Doug Liman : biography
Douglas Eric "Doug" Liman (born July 24, 1965) is an American film director and producer best known for Swingers (1996), The Bourne Identity (2002), Mr. & Mrs. Smith (2005), Jumper (2008), and Fair Game (2010).
Filmography
Directing Credits
Year | Film | Notes |
---|---|---|
1994 | Getting In | |
1996 | Swingers | MTV Movie Award for Best New Filmmaker |
1999 | Go | Nominated – Independent Spirit Award for Best Director |
2002 | The Bourne Identity | Also Producer |
2005 | Mr. & Mrs. Smith | |
2008 | Jumper | |
2010 | Fair Game | Also ProducerNominated – Palme d’Or |
2014 | All You Need Is Kill | |
TBA | Jumper II |
Producing Credits Only
- Mail Order Wife (2004, Producer)
- The Bourne Supremacy (2004, Executive Producer)

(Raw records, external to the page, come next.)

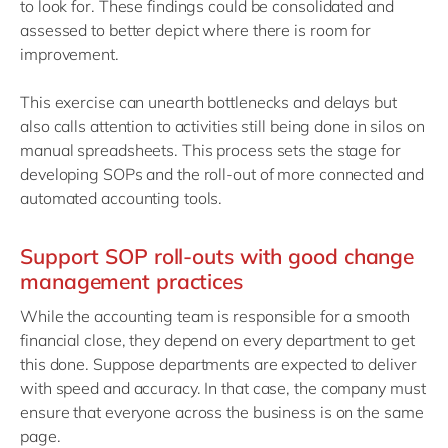
to look for. These findings could be consolidated and
assessed to better depict where there is room for
improvement.
This exercise can unearth bottlenecks and delays but
also calls attention to activities still being done in silos on
manual spreadsheets. This process sets the stage for
developing SOPs and the roll-out of more connected and
automated accounting tools.
Support SOP roll-outs with good change
management practices
While the accounting team is responsible for a smooth
financial close, they depend on every department to get
this done. Suppose departments are expected to deliver
with speed and accuracy. In that case, the company must
ensure that everyone across the business is on the same
page.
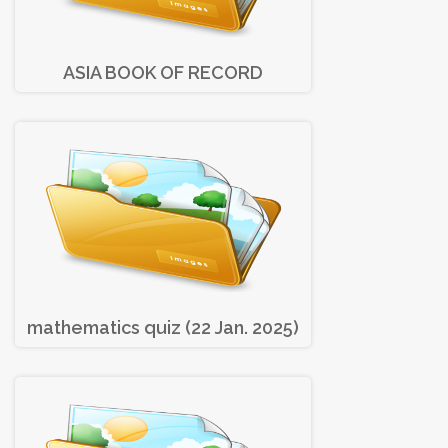
ASIA BOOK OF RECORD
mathematics quiz (22 Jan. 2025)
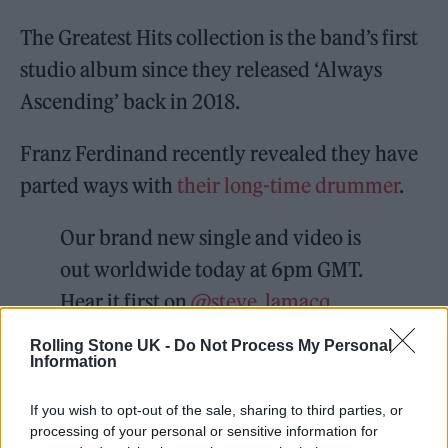
The Greatest Hits collection is the band’s first
studio album since they released ‘Always
Ascending’ back in 2018.
Franz Ferdinand recently revealed they have
parted ways with
their long-time drummer
.
Our brand new single and video is
out worldwide today at 6pm GMT.
Hear it first on
@steve_lamacq
@BBC6Music
from 4pm GMT and
Rolling Stone UK -
Do Not Process My Personal
Information
then join Alex and Julian for a
YouTube Premiere where they'll be
If you wish to opt-out of the sale, sharing to third parties, or
answering your questions..
processing of your personal or sensitive information for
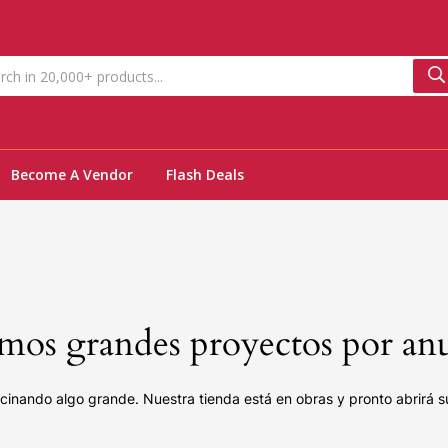
Become A Vendor
Flash Deals
os grandes proyectos por an
cinando algo grande. Nuestra tienda está en obras y pronto abrirá s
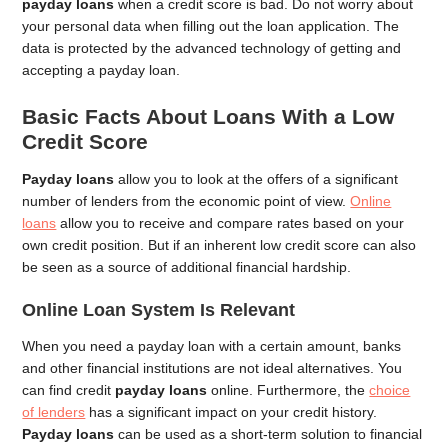
payday loans
when a credit score is bad. Do not worry about
your personal data when filling out the loan application. The
data is protected by the advanced technology of getting and
accepting a payday loan.
Basic Facts About Loans With a Low
Credit Score
Payday loans
allow you to look at the offers of a significant
number of lenders from the economic point of view.
Online
loans
allow you to receive and compare rates based on your
own credit position. But if an inherent low credit score can also
be seen as a source of additional financial hardship.
Online Loan System Is Relevant
When you need a payday loan with a certain amount, banks
and other financial institutions are not ideal alternatives. You
can find credit
payday loans
online. Furthermore, the
choice
of lenders
has a significant impact on your credit history.
Payday loans
can be used as a short-term solution to financial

- The Bourne Ultimatum (2007, Executive Producer)
- The Killing Floor (2007, Executive Producer)
- Covert Affairs (2010–, Executive Producer)
- Suits (2011–, Executive Producer)
Movie career
Liman became attached to direct Swingers when its screenwriter Jon Favreau turned down offers from studios who wanted to cast established actors. The director agreed to cast Favreau and his friends (Vince Vaughn, Ron Livingston, and Patrick Van Horn) in this comedy about struggling actors amid the L.A. club milieu. The result was a $250,000 dialogue-propelled film that became a sleeper hit and critical success. In addition to establishing a cult following, it jump-started the careers of the featured actors. Liman sold the film to Miramax for $5.5 million; shortly after the sale, Favreau refused to speak to Liman. They rekindled their friendship years later.

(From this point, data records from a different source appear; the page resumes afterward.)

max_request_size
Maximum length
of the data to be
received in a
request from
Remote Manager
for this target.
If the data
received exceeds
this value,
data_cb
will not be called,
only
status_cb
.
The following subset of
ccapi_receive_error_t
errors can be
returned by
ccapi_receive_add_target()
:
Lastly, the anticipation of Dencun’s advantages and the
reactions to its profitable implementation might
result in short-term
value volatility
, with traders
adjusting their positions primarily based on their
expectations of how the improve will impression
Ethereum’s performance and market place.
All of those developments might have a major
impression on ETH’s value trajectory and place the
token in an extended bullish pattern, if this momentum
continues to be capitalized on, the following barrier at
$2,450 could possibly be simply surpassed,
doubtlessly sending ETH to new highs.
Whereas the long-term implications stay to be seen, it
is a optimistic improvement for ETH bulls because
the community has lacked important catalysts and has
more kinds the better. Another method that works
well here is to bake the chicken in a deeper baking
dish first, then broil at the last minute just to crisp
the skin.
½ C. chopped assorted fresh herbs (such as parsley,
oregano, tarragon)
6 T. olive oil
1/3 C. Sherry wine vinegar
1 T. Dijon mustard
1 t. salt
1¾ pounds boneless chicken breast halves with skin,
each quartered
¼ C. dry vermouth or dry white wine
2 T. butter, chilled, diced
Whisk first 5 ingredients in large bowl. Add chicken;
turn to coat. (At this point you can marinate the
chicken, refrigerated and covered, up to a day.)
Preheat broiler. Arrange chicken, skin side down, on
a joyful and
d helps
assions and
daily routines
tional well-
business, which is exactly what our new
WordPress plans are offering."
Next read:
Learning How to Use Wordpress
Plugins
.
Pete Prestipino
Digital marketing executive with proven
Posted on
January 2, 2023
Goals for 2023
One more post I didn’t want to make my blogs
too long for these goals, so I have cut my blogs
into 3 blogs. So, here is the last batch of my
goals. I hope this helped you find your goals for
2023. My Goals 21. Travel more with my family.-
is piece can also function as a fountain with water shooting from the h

Liman’s next effort, Go (1999), tracked the events of one night through three different points of view as plot lines diverged and reconverged; Liman was also the film’s cinematographer. The film made a profit at the box office grossing $28.4 million worldwide against a $6.5 million budget.

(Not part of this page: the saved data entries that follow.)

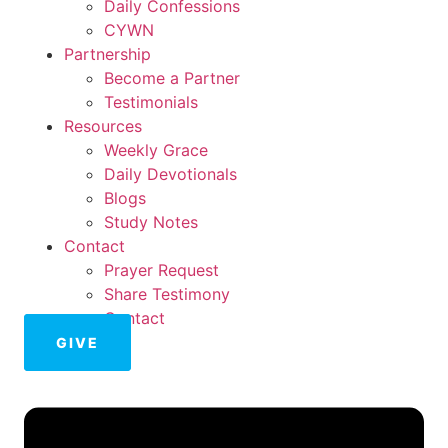
Daily Confessions
CYWN
Partnership
Become a Partner
Testimonials
Resources
Weekly Grace
Daily Devotionals
Blogs
Study Notes
Contact
Prayer Request
Share Testimony
Contact
GIVE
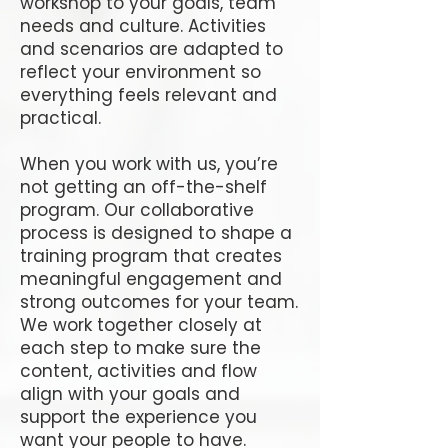
workshop to your goals, team
needs and culture. Activities
and scenarios are adapted to
reflect your environment so
everything feels relevant and
practical.
When you work with us, you’re
not getting an off-the-shelf
program. Our collaborative
process is designed to shape a
training program that creates
meaningful engagement and
strong outcomes for your team.
We work together closely at
each step to make sure the
content, activities and flow
align with your goals and
support the experience you
want your people to have.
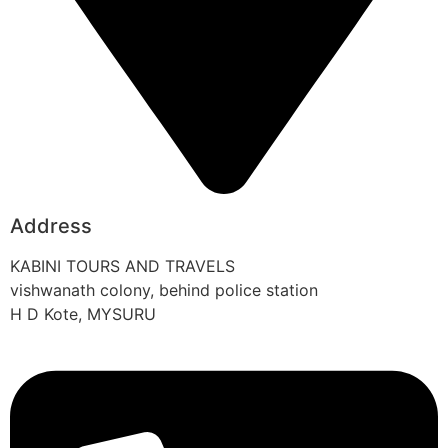
Address
KABINI TOURS AND TRAVELS
vishwanath colony, behind police station
H D Kote, MYSURU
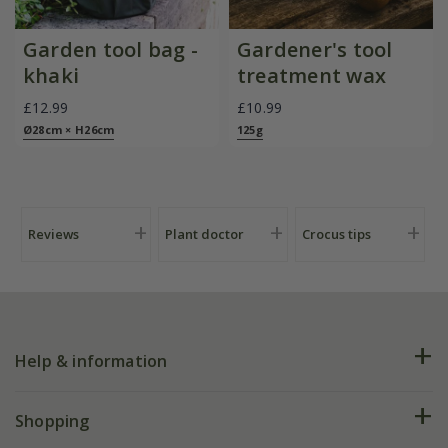
Garden tool bag -
Gardener's tool
khaki
treatment wax
£12.99
£10.99
Ø28cm × H26cm
125g
Reviews
Plant doctor
Crocus tips
Help & information
FAQs
Shopping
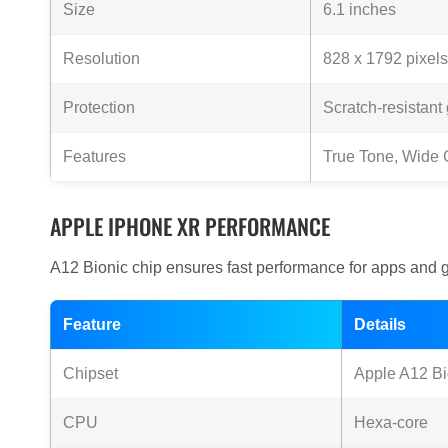
Size
6.1 inches
Resolution
828 x 1792 pixels
Protection
Scratch-resistant
Features
True Tone, Wide 
APPLE IPHONE XR PERFORMANCE
A12 Bionic chip ensures fast performance for apps and 
Feature
Details
Chipset
Apple A12 Bi
CPU
Hexa-core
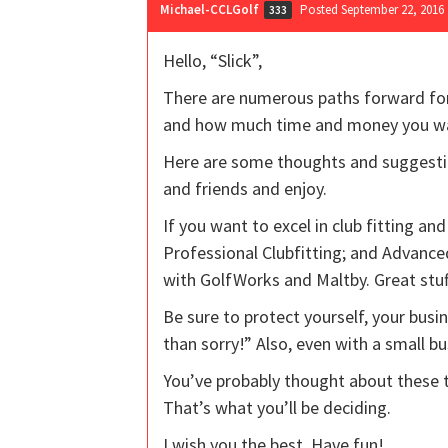
Michael-CCLGolf
Posted September 22, 2016
333
Hello, “Slick”,
There are numerous paths forward for 
and how much time and money you want 
Here are some thoughts and suggestion
and friends and enjoy.
If you want to excel in club fitting a
Professional Clubfitting; and Advance
with GolfWorks and Maltby. Great stuf
Be sure to protect yourself, your busi
than sorry!” Also, even with a small bu
You’ve probably thought about these t
That’s what you’ll be deciding.
I wish you the best. Have fun!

In 1999, Liman shot a commercial for Nike in which Tiger Woods, without letting the ball touch the ground, repeatedly bounced a ball on his club and then drove it into the distance. Liman enjoyed further commercial success when he directed the action thriller The Bourne Identity (2002), an adaptation of author Robert Ludlum’s novel. The film that Liman delivered lacked sufficient action sequences to satisfy test groups of young males, so Universal Studios required him to shoot almost twenty minutes of replacement scenes. Liman remained with the Bourne franchise through its next two installments (2004’s The Bourne Supremacy and 2007’s The Bourne Ultimatum), but served instead as an executive producer while Paul Greengrass took over directing duties on both films. Building on his success, Liman executive produced and directed the pilot episode (Premiere) as well as the second episode (The Model Home) of the successful Fox prime time drama The O.C. (2003–2007). Liman produced and directed a series of comedy shorts for the Chrysler Film Project and Cannes Film Festival entitled Indie Is Great.
Liman also directed Mr. & Mrs. Smith (2005), a comedic thriller about an increasingly distant married couple, both secretly assassins, who are hired to kill each other. The film, his most commercially successful to date, is also well known for the off-screen romance between stars Brad Pitt and Angelina Jolie, who developed a high-profile relationship after making the film. In 2005, Liman signed on to direct the pilot episode of NBC’s television series Heist, which is about a season-long attempt to rob three jewelry stores on Beverly Hills’ swanky Rodeo Drive.